Field
The disclosed and claimed concept relates generally to electrical power distribution equipment and, more particularly, to a triggered arc flash arrester.
Related Art
Electrical power distribution equipment is generally understood in the relevant art and includes, among other devices, circuit interrupters and other equipment that can interrupt the delivery of current to a protected portion of a circuit. Such power distribution equipment typically also includes switchgear that often comprises electrical busways, electrical disconnects, fuses, and other devices which are located inside a metal enclosure that is connected to electrical ground and which are configured to enable the disconnection of electrical equipment. Such equipment is generally well suited to interrupt the flow of current to a protected portion of a circuit during certain predefined overcurrent conditions, under-voltage conditions, and other conditions. While such equipment has been generally effective for its intended purposes, it has not been without limitation.

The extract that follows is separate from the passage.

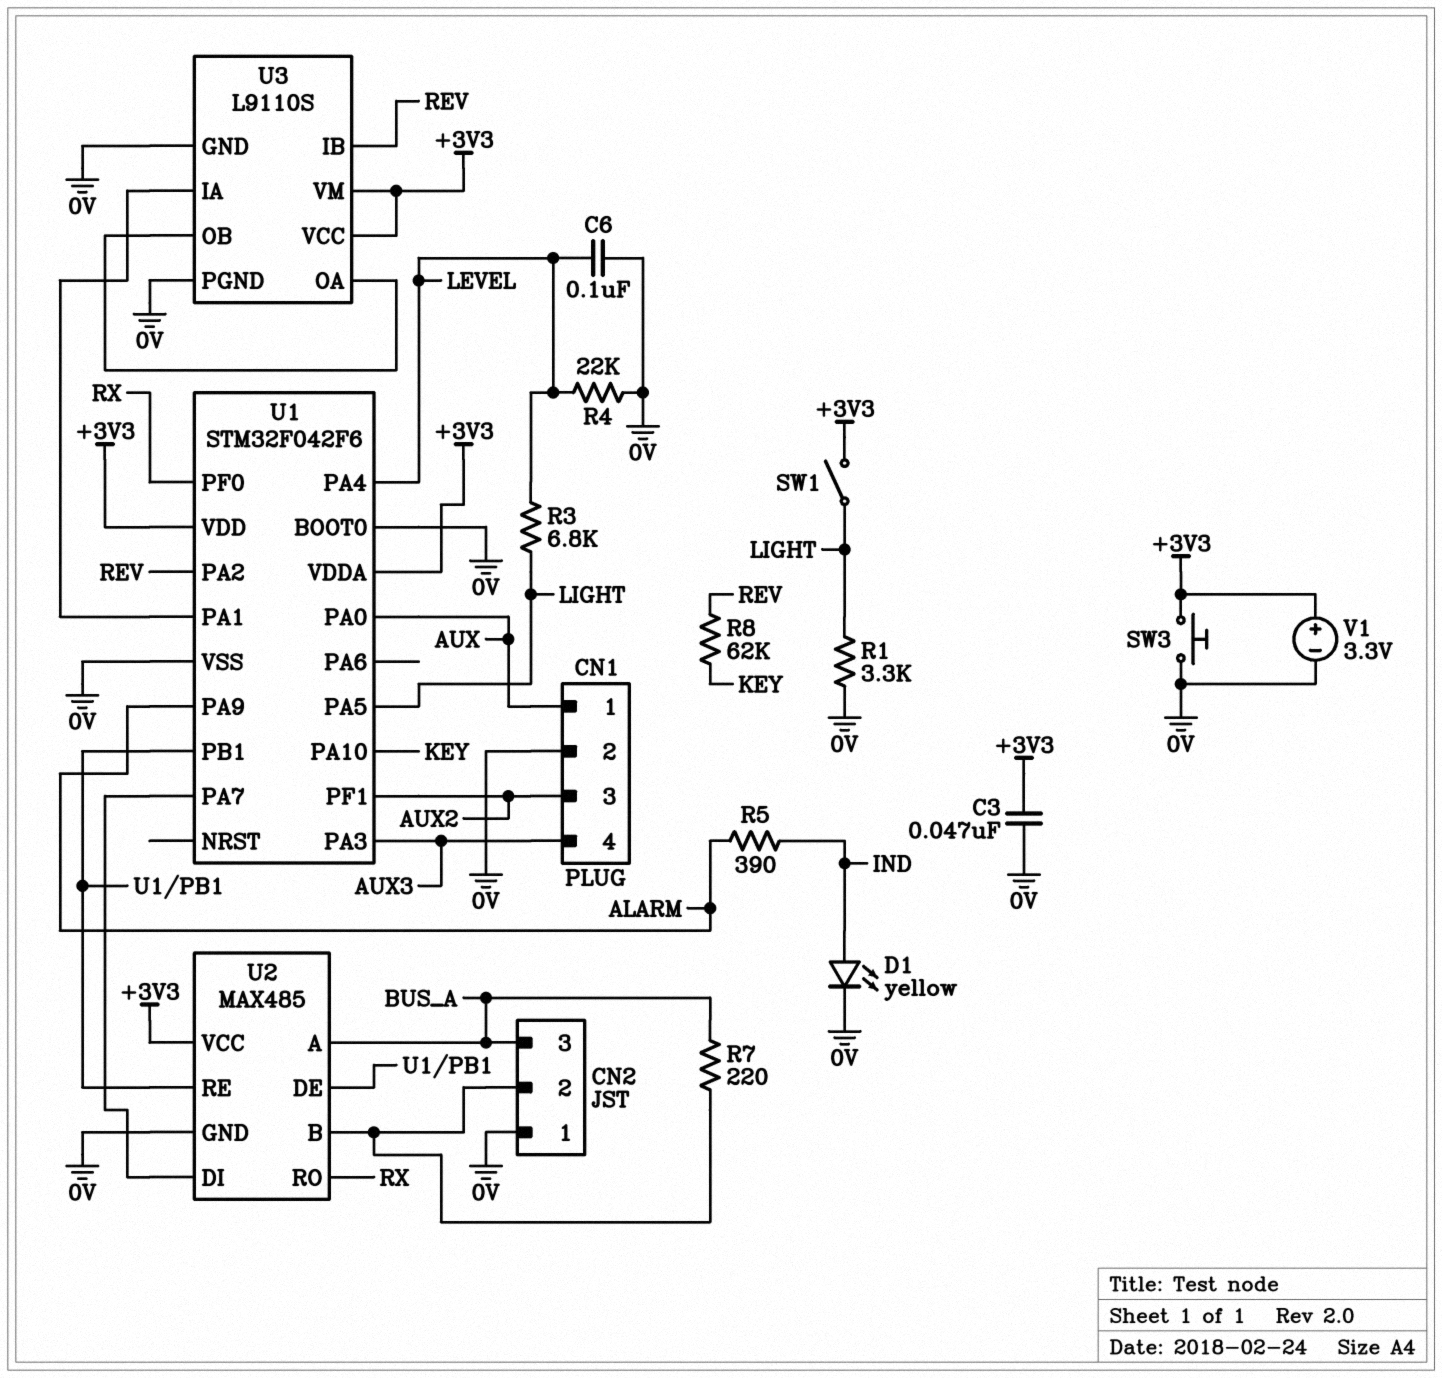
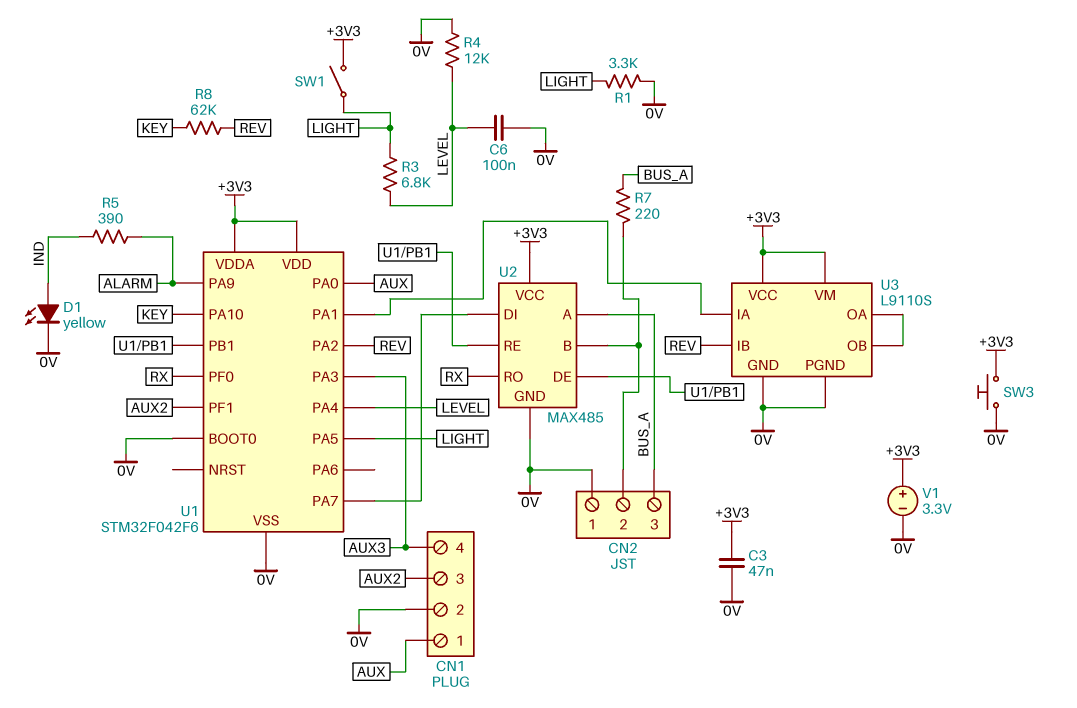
R4: 22k (0V, LEVEL) -> 12k (0V, LEVEL)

For instance, multi-phase AC electrical distribution equipment can sometimes be subject to arcing faults between phases, and such arcing faults can occur at various locations within switchgear cabinets, such as between power buses, or between a power bus and a grounded metal component, by way of example. Such arcing faults can result from tools, animals, water, or other foreign materials becoming situated between a pair of different electrical phases or between an electrical phase and a grounded metal component. Such arcing faults can produce high energy gases which can be extremely dangerous to equipment and nearby personnel. It thus has been known to provide triggered arc flash arresters that include a pair of spaced conductors within an evacuated envelope and that are structured to be triggered to change state in one fashion or another. Upon such a change in state, the triggered arc flash arrester can support an arc between the spaced conductors for a short period of time to commutate the arcing fault into the vacuum vessel and enable an upstream circuit interrupter to interrupt the power that is feeding the arc fault. Triggered arc flash arresters and switchgear systems that include the same are described generally in U.S. patent application Ser. No. 13/296,765 filed Nov. 16, 20111, the disclosures of which are incorporated herein by reference.
Such triggered arc fault arresters can be electrically connected with a plurality of AC phases in any of a variety of fashions. For instance, the triggered arc flash arrester(s) can be electrically connected between electrical phases wherein, for instance, one conductor of a first triggered arc flash arrester is connected with phase A (ΦA) and another conductor of the first triggered arc flash arrester is connected with phase B (ΦB). Likewise, one conductor of a second triggered arc flash arrester can be connected with ΦDB, and another conductor of the second triggered arc flash arrester can be connected to phase C (ΦC). Alternatively, each phase may be electrically connected with a conductor of a separate triggered arc flash arrester, with the opposite conductors of each such triggered arc flash arrester being electrically connected together. Still alternatively, the opposite conductors that are electrically connected together can additionally be grounded.
While such triggered arc flash arresters have been generally effective for their intended purposes, they have not been without limitation. As is generally understood in the relevant art, such triggered arc flash arresters maintain an electrical arc between spaced conductors for a short time in order to enable, by way of example, an upstream circuit interrupter to interrupt the current feeding an arcing fault. However, the arc that has been triggered within the triggered arc flash arrester can be extremely powerful and can have a deleterious effect on the evacuated envelope. It thus would be desirable to provide an improved triggered arc flash arrester.